Di sana, Pangeran Diponegoro menyatakan bersedia menyerahkan diri dengan syarat sisa anggota laskarnya dilepaskan. Maka, Pangeran Diponegoro ditangkap dan diasingkan ke Manado, kemudian dipindahkan ke Makassar hingga wafatnya di Benteng Rotterdam tanggal 8 Januari 1855.

Perang melawan penjajah lalu dilanjutkan oleh para putra Pangeran Diponegoro: Ki Sodewa atau Bagus Singlon, Dipaningrat, Dipanegara Anom, Pangeran Joned yang terus-menerus melakukan perlawanan walaupun harus berakhir tragis.

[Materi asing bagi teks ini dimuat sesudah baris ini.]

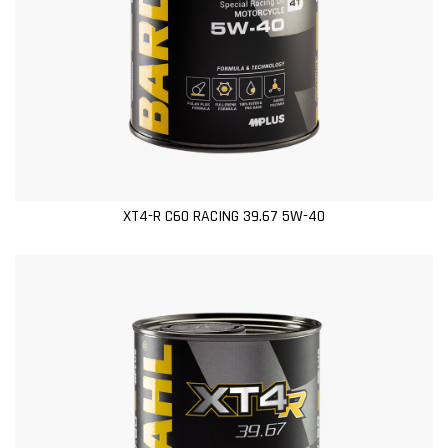
XT4-R C60 RACING 39.67 5W-40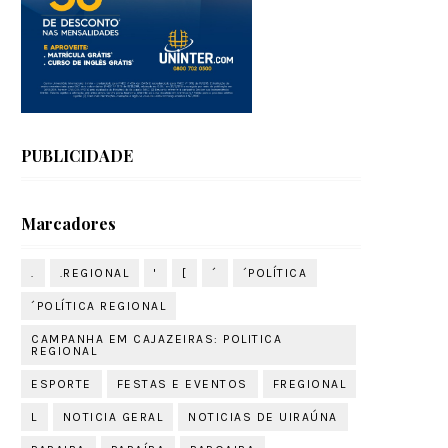
PUBLICIDADE
Marcadores
.
.REGIONAL
'
[
´
´POLÍTICA
´POLÍTICA REGIONAL
CAMPANHA EM CAJAZEIRAS: POLITICA
REGIONAL
ESPORTE
FESTAS E EVENTOS
FREGIONAL
L
NOTICIA GERAL
NOTICIAS DE UIRAÚNA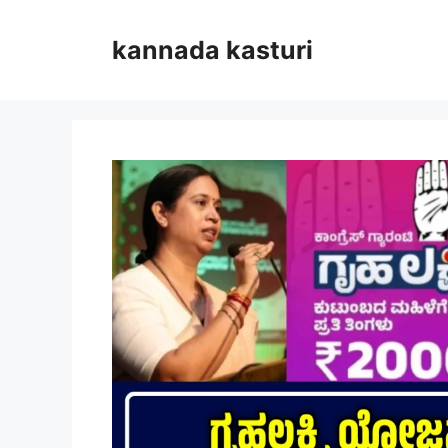
Skip
to
kannada kasturi
content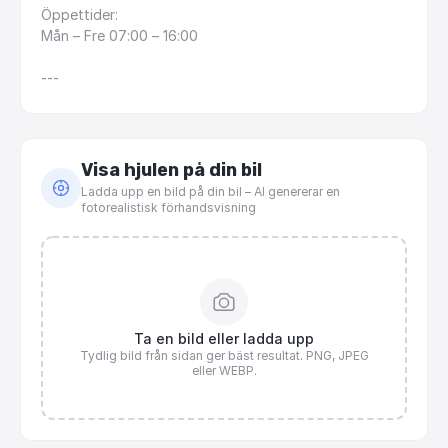
Öppettider:
Mån
–
Fre
07:00
–
16:00
---
Visa hjulen på din bil
Ladda upp en bild på din bil – AI genererar en
fotorealistisk förhandsvisning
Ta en bild eller ladda upp
Tydlig bild från sidan ger bäst resultat. PNG, JPEG
eller WEBP.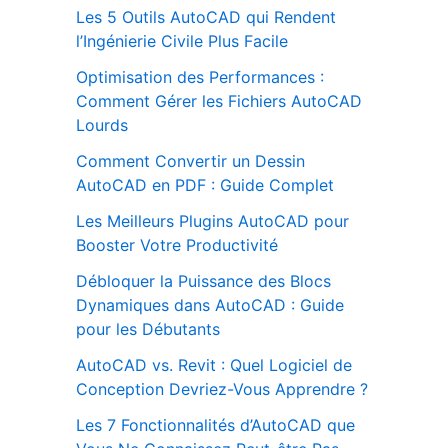
Les 5 Outils AutoCAD qui Rendent
l’Ingénierie Civile Plus Facile
Optimisation des Performances :
Comment Gérer les Fichiers AutoCAD
Lourds
Comment Convertir un Dessin
AutoCAD en PDF : Guide Complet
Les Meilleurs Plugins AutoCAD pour
Booster Votre Productivité
Débloquer la Puissance des Blocs
Dynamiques dans AutoCAD : Guide
pour les Débutants
AutoCAD vs. Revit : Quel Logiciel de
Conception Devriez-Vous Apprendre ?
Les 7 Fonctionnalités d’AutoCAD que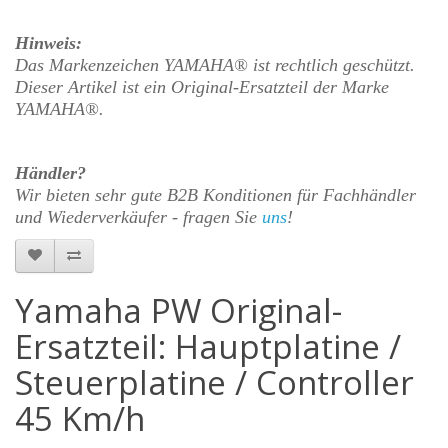
Hinweis:
Das Markenzeichen YAMAHA® ist rechtlich geschützt.
Dieser Artikel ist ein Original-Ersatzteil der Marke
YAMAHA®.
Händler?
Wir bieten sehr gute B2B Konditionen für Fachhändler
und Wiederverkäufer - fragen Sie
uns
!
Yamaha PW Original-
Ersatzteil: Hauptplatine /
Steuerplatine / Controller
45 Km/h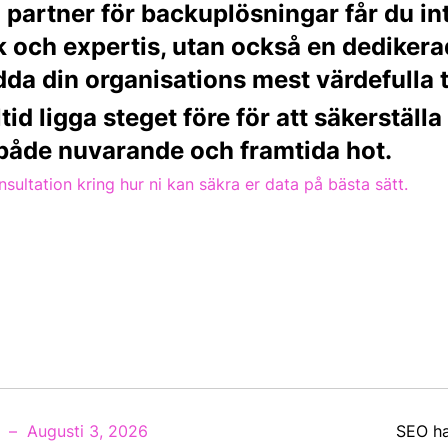
 partner för backuplösningar får du in
ik och expertis, utan också en dedikera
dda din organisations mest värdefulla t
ltid ligga steget före för att säkerställa
både nuvarande och framtida hot.
sultation kring hur ni kan säkra er data på bästa sätt.
Augusti 3, 2026
SEO ha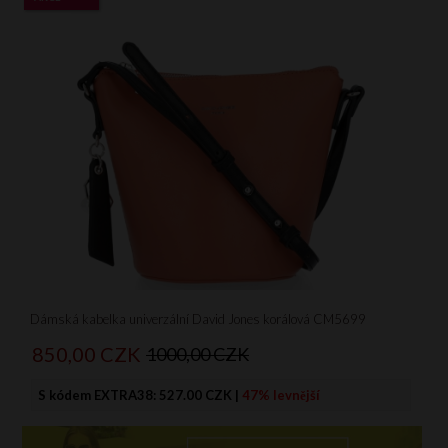
Dámská kabelka univerzální David Jones korálová CM5699
850,
00
CZK
1000,00 CZK
S kódem EXTRA38:
527.00 CZK
|
47% levnější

Empat putra Pangeran Diponegoro dibuang ke Ambon, sementara Pangeran Joned terbunuh dalam peperangan, begitu juga Ki Sodewa.

Berakhirnya Perang Jawa yang merupakan akhir perlawanan bangsawan Jawa. Perang Jawa ini banyak memakan korban di pihak pemerintah Hindia sebanyak 8.000 serdadu berkebangsaan Eropa, 7.000 pribumi, dan 200.000 orang Jawa. Sehingga setelah perang ini jumlah penduduk Ngayogyakarta menyusut separuhnya. Mengingat bagi sebagian kalangan dalam Kraton Ngayogyakarta, Pangeran Diponegoro dianggap pemberontak, sehingga konon anak cucunya tidak diperbolehkan lagi masuk ke Kraton, sampai kemudian Sri Sultan Hamengkubuwana IX memberi amnesti bagi keturunan Diponegoro, dengan mempertimbangkan semangat kebangsaan yang dipunyai Diponegoro kala itu. Kini anak cucu Diponegoro dapat bebas masuk Kraton, terutama untuk mengurus silsilah bagi mereka, tanpa rasa takut akan diusir.